Y es que la previsión de la Cultural es realizar el prometido ‘lavado de cara’ a las butacas después del partido de este sábado ante el Mirandés, sólo tres semanas después de lo previsto inicialmente dado que la disponibilidad de la empresa que lo llevará a cabo impidió hacerlo en las dos semanas seguidas que hubo con partido a domicilio.
La idea es que arranquen ya las obras el lunes 3 de noviembre si bien, en función de si acaba o no su obra actual quien lo va a llevar a cabo, podría ser unos días más tarde. En cualquier caso frente al Málaga, en el siguiente encuentro como local, muchos aficionados habrán dicho ya adiós al asiento que en algunos casos ocupan desde la inauguración del campo, y para el del Granada de final de mes las previsiones son que lo hayan hecho ya todos.

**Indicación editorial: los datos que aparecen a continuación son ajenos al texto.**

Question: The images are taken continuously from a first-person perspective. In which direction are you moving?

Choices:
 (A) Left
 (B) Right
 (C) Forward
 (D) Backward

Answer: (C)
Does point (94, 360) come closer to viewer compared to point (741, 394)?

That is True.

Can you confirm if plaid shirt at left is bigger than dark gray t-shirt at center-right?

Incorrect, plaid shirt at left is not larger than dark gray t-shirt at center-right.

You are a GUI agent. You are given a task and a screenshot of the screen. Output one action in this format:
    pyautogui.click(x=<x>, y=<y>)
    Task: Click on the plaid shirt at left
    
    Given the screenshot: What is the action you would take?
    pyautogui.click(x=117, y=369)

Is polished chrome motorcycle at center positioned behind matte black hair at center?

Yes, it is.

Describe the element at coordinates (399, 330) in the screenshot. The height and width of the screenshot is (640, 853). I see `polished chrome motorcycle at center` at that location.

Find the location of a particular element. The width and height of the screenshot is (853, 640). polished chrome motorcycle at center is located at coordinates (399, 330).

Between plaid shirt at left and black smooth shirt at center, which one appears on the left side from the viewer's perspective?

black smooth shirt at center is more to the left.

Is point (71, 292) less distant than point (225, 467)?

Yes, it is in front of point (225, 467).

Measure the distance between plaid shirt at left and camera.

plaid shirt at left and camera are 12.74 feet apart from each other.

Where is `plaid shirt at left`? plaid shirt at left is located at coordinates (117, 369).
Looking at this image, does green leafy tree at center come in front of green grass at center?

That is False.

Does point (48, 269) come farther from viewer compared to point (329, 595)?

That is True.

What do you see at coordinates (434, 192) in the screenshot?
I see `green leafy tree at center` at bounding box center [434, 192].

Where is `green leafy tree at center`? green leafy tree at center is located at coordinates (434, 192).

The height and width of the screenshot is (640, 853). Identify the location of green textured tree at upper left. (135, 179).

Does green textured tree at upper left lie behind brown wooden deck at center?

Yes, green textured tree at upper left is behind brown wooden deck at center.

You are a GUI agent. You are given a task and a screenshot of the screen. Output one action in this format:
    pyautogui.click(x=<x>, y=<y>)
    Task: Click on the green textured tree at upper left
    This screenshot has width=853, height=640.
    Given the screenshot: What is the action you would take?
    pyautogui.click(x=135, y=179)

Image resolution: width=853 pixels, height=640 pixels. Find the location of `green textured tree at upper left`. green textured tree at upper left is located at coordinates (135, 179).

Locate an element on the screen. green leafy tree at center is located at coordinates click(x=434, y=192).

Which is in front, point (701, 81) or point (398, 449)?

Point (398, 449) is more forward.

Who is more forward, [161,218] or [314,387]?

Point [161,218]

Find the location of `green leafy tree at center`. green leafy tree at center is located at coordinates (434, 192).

La mejor noticia dado lo antiguo de los asientos es que, entre las dos opciones que la escuadra leonesa barajaba, finalmente ha desechado la del tratamiento químico para mejorarlos y darles color, optando directamente por cambiar todas las butacas del campo y poniendo unas mucho más modernas que las existentes.
¿Y el diseño? Pues cumplirá la promesa de teñir de rojo y blanco las gradas del Reino, mantendrá en la grada este el mosaico con las letras de ‘León’ y le añadirá también en los fondos otros dos, uno con el nombre del club y otro con el año de fundación.
Una actuación que dará un toque mucho más moderno al campo y aumentará la comodidad, siendo la obra de dentro del Reino que más beneficio directo supondrá para los abonados de todas las realizadas tras el ascenso a Segunda División.